Last updated on 26-9-2023 by Marie Malingreau
Project duration:
November 1, 2022
-
October 31, 2026

In short

The Genomics Data Infrastructure (GDI) project enables access to genomic and related phenotypic and clinical data across Europe. We do this by establishing a federated, sustainable and secure infrastructure to access the data. It builds on the outputs of the Beyond 1 Million Genomes (B1MG) project and realises the ambition of the 1+Million Genomes (1+MG) initiative, which has a Belgian Mirror Group, coördinated by Sciesano.
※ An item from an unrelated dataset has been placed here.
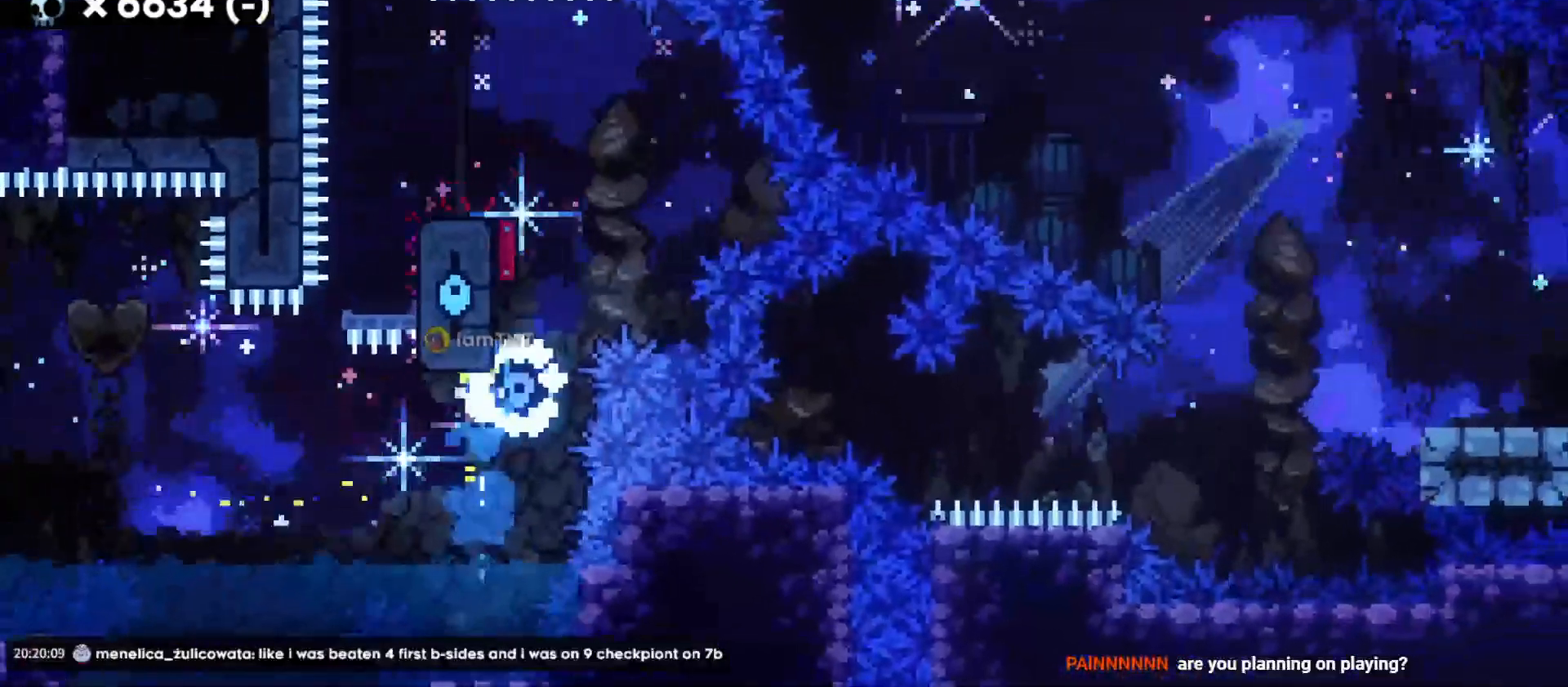
{"keys": [], "events": []}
More info on the project website

Project description

This project accomplishes the 1+MG initiative’s ambition to enable secure access to genomics and corresponding clinical data across Europe by creating data infrastructure. The project involves a consortium of partners from 20 European countries and facilitates a cross-border federated network of national genome collections for biomedical research and personalised medicine solutions. The GDI project aims to unlock a data network of over one million genome sequences for research and clinical reference. This creates unprecedented opportunities for transnational and multi-stakeholder actions in personalised medicine for common, rare and infectious diseases.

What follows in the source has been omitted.